Im mittleren und teilweise auch im unteren Einzugsgebiet der W. befand sich im frühen Mittelalter das Siedlungsgebiet der Polanen. Das an der mittleren W. gelegene Posen, war einer der Fürstensitze der ersten Piastenherrscher. Die vom „Bayrischen Geographen“ erwähnte Existenz eines Stammes der „Uerizane“ am Oberlauf der W. kann nicht belegt werden. Zu Verwaltungs- und Siedlungszentren entwickelten sich die an der W. gelegenen mittelalterlichen Burgen Mstów, Sieradz, Spicymierz, Ląd, Posen, Radzim und Santok. Das erste Quellenzeugnis für die W. aus dem Jahr 972 betrifft die Tributpflicht des Fürsten Mieszko I. gegenüber Kaiser Otto I. „usque ad Vurta fluvium” (bis zur W.). Im 13. Jh. wurde der Unterlauf der W. mit der Netzemündung durch die Markgrafen von Brandenburg erobert und verblieb bis 1945 als Teil der Neumark bei Brandenburg bzw. Preußen und dem Deutschen Reich. Zwischen 1767–82 wurde das Sumpfland des W.bruchs nach Plänen König Friedrichs II. von Preußen urbar gemacht und kolonisiert. Nach der zweiten Teilung Polen-Litauens 1793 kontrollierte Preußen fast den gesamten Lauf der W. bis südlich von Częstochowa und erhielt mit der dritten Teilung 1795 auch die Quelle. In den Jahren 1807–15 gelangten diese Teile der W. an das Großherzogtum Warschau. Der Wiener Kongress von 1815 sprach Preußen erneut die Gebiete an der mittleren W. bis zur Mündung der Prosna zu. Diese verblieben als Teil des Großherzogtums bzw. der Provinz Posen beim Deutschen Reich und gelangten 1919 an die Zweite Polnische Republik.
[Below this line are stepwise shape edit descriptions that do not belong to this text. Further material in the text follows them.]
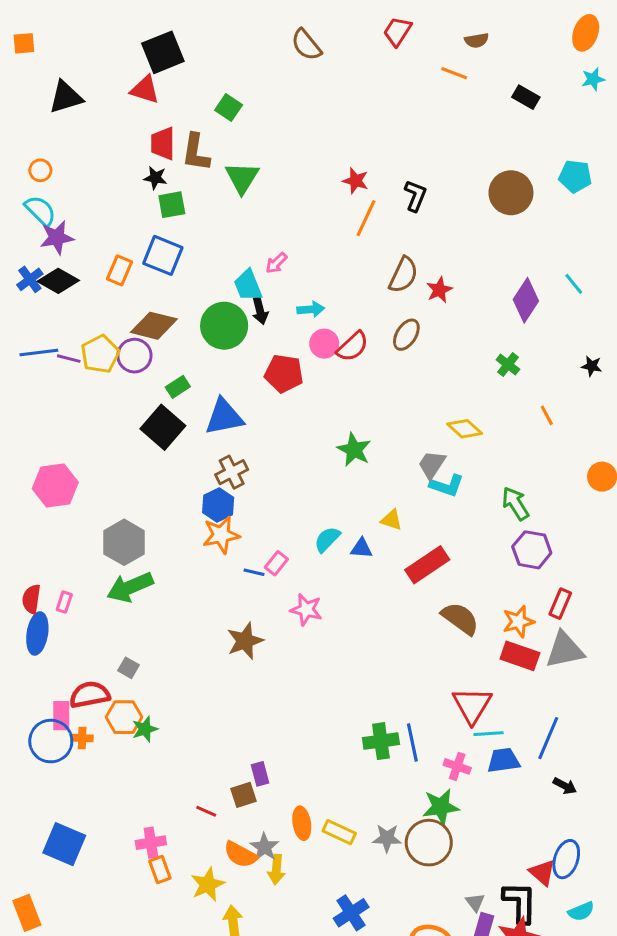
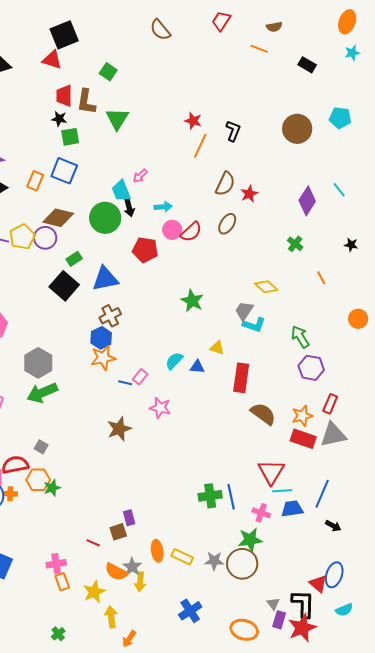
red rectangle: (427, 565) -> (241, 378), turned -48

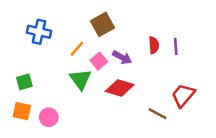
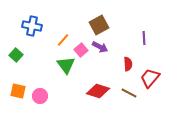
brown square: (103, 24) -> (99, 25), moved
red semicircle: (154, 45) -> (128, 64), moved
green square: (24, 82) -> (16, 55), moved, turned -32
red diamond: (120, 88) -> (98, 91), moved

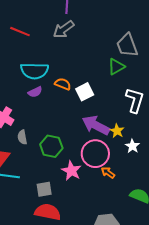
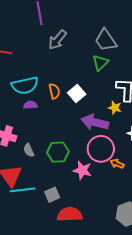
gray arrow: (64, 29) -> (58, 40), moved
orange semicircle: (63, 84) -> (54, 91), turned 70
purple semicircle: (35, 92) -> (30, 105), turned -144
yellow star: (117, 131) -> (115, 108), moved
gray square: (44, 189) -> (52, 195), moved

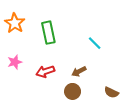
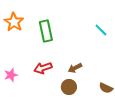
cyan line: (95, 43) -> (101, 30), moved
pink star: (15, 62) -> (11, 75), moved

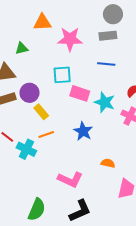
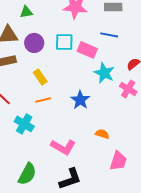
purple circle: (30, 93) -> (34, 43), moved
pink rectangle: (80, 93) -> (87, 50), moved
cyan cross: (26, 149) -> (24, 124), moved

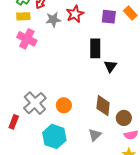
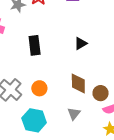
black rectangle: (95, 48) -> (35, 45), moved
black triangle: (110, 66) -> (81, 43), turned 32

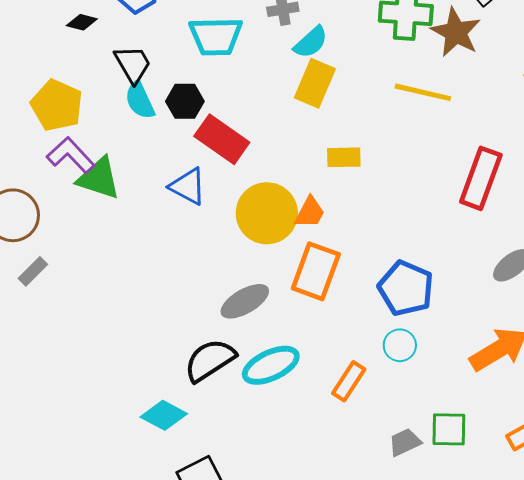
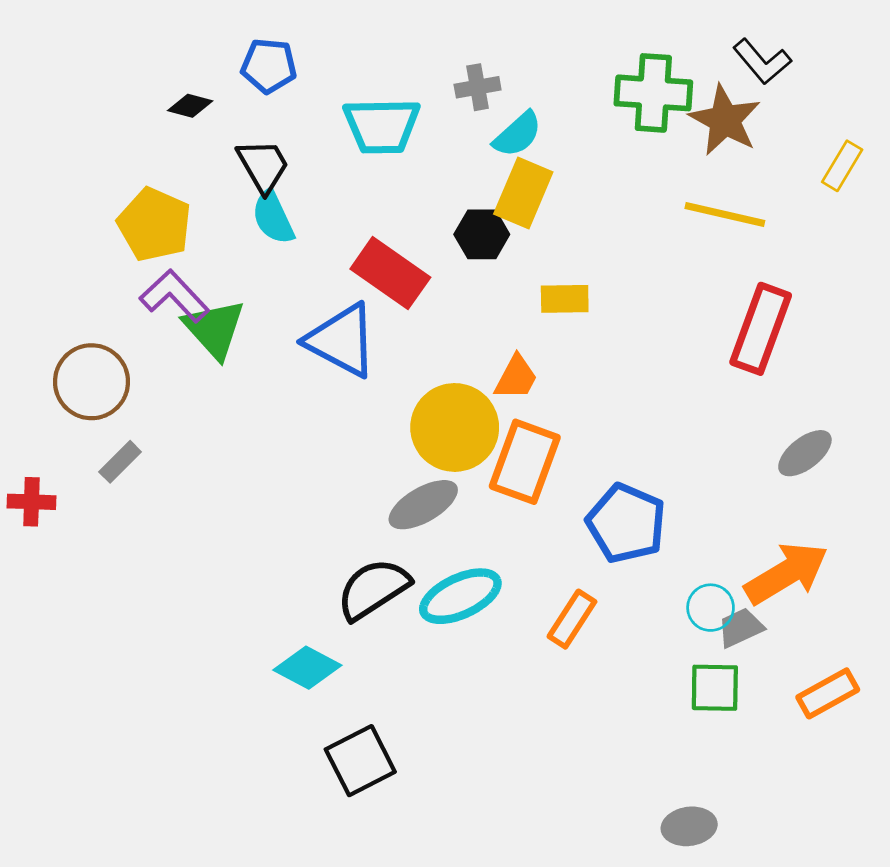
yellow line: (423, 92) -> (725, 214), moved
black hexagon: (185, 101) -> (482, 234), moved
green triangle: (99, 178) -> (214, 329), turned 30
blue triangle: (188, 186) -> (342, 340), size x1.4
yellow circle: (267, 213) -> (455, 427), moved
blue pentagon: (406, 288) -> (626, 523), moved
cyan circle: (400, 345) -> (711, 608), moved
gray trapezoid: (405, 442) -> (741, 628), moved

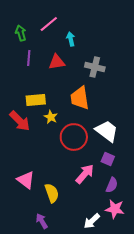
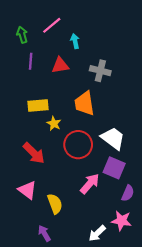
red arrow: (20, 121) -> (34, 153), moved
purple square: (108, 159) -> (114, 168), size x1.5
purple semicircle: (112, 185) -> (128, 193), moved

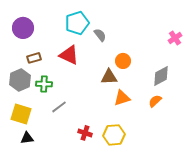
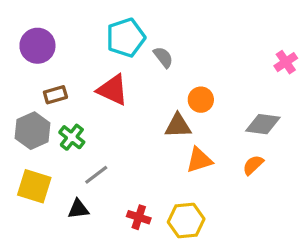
gray diamond: (161, 76) -> (263, 124), turned 35
green cross: (44, 84) -> (72, 137), turned 35
black triangle: (27, 138) -> (78, 209), moved

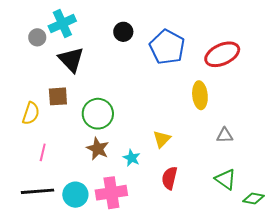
Nach dem deutschen Überfall auf Polen 1939 wurden diese und weitere Gebiete entlang der mittleren und oberen W. dem Deutschen Reich – ab 1940 als Reichsgau W.land – angegliedert. Die von den Nationalsozialisten geplante Germanisierung des W.lands führte bis 1941 zur Vertreibung von über 300.000 Polen und Juden ins Generalgouvernement. Seit dem Potsdamer Abkommen von 1945 befindet sich die W. in gesamter Länge auf polnischem Territorium. Sie ist – neben der Weichsel – in der zweiten Strophe der polnischen Nationalhymne verewigt, dem 1797 geschriebenen Mazurek Dąbrowskiego.